The Lagrangian is a continuous function that is concave-convex. Since the Legendre transform of a convex function is itself convex, the Lagrangian is concave in the distortions $(\varphi,\psi)$ holding constant the allocations $(c,x)$ , and convex in the allocations when holding constant the distortions. Further, since the set of allocations that satisfies the incentive constraints (12) is convex, we can apply the minimax theorem. We use the minimax relationship, $\min\limits_{c,x\in\mathcal{I}}\;\max\limits_{\varphi\geq 0,\psi\leq 0}\mathcal{L}\big{(}c,x,\varphi,\psi\big{)}=\max\limits_{\varphi\geq 0,\psi\leq 0}\;\min\limits_{c,x\in\mathcal{I}}\;\mathcal{L}\big{(}c,x,\varphi,\psi\big{)}$ , to establish Lemma 9.

Lemma 9.

For every incentive compatible allocation $(c,x)\in\mathcal{I}$ , stochastic dominance has to be satisfied:

\int\hskip-1.42271pt\Big{(}\varphi c+\sum\psi_{s}x_{s}\Big{)}\pi\text{d}p\geq\lambda\int\hskip-1.42271pt\big{(}c-\sum p_{s}x_{s}\big{)}\pi\text{d}p.

(A.41)

The result follows by analyzing $\max\limits_{\varphi\geq 0,\psi\leq 0}\;\min\limits_{c,x\in\mathcal{I}}\;\mathcal{L}\big{(}c,x,\varphi,\psi\big{)}$ . By contradiction, suppose instead that $\int(\varphi c+\sum\psi_{s}x_{s})\pi\text{d}p<\lambda\int(c-\sum p_{s}x_{s})\pi\text{d}p$ . Consider an increase in the allocation $(c,x)$ by a constant factor $\zeta>1$ . Since incentive compatible constraints are linear, the alternative allocation $\zeta(c,x)$ is feasible. By increasing the constant factor, $\zeta\rightarrow\infty$ , optimization would lead to negative infinity, which is not optimal. At the solution to the planning problem, the stochastic dominance condition (A.41) will hold with equality.

Proposition 6.

Let $(c,x,\varphi,\psi)$ solve the planning problem, then stochastic dominance condition holds with equality at optimum:

\int\Big{(}\varphi c+\sum\psi_{s}x_{s}\Big{)}\pi\text{d}p=\lambda\int\big{(}c-\sum p_{s}x_{s}\big{)}\pi\text{d}p.

(A.42)

Proof.

◆ Source data:
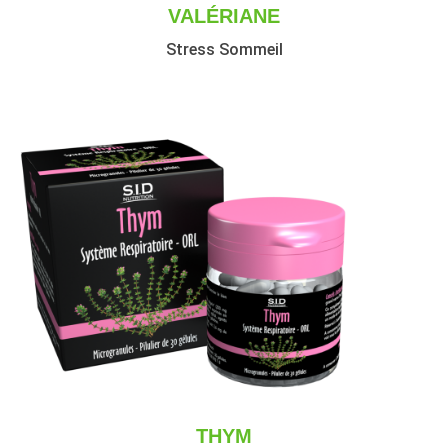
VALÉRIANE
Stress Sommeil
THYM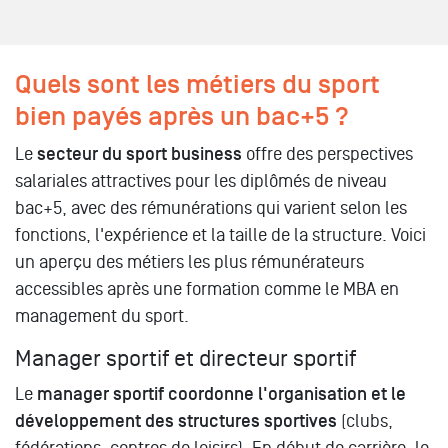
Quels sont les métiers du sport
bien payés après un bac+5 ?
Le
secteur du sport business
offre des perspectives
salariales attractives pour les diplômés de niveau
bac+5, avec des rémunérations qui varient selon les
fonctions, l'expérience et la taille de la structure. Voici
un aperçu des métiers les plus rémunérateurs
accessibles après une formation comme le MBA en
management du sport.
Manager sportif et directeur sportif
Le
manager sportif coordonne l'organisation et le
développement des structures sportives
(clubs,
fédérations, centres de loisirs). En début de carrière, le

◆ Goal of the exercise:
Reproduce the text on the Lagrangian and stochastic dominance, everything from "The result follows" down to "Proposition 6.".

◆ Response for this exercise:
The result follows by analyzing $\max\limits_{\varphi\geq 0,\psi\leq 0}\;\min\limits_{c,x\in\mathcal{I}}\;\mathcal{L}\big{(}c,x,\varphi,\psi\big{)}$ . By contradiction, suppose instead that $\int(\varphi c+\sum\psi_{s}x_{s})\pi\text{d}p<\lambda\int(c-\sum p_{s}x_{s})\pi\text{d}p$ . Consider an increase in the allocation $(c,x)$ by a constant factor $\zeta>1$ . Since incentive compatible constraints are linear, the alternative allocation $\zeta(c,x)$ is feasible. By increasing the constant factor, $\zeta\rightarrow\infty$ , optimization would lead to negative infinity, which is not optimal. At the solution to the planning problem, the stochastic dominance condition (A.41) will hold with equality.

Proposition 6.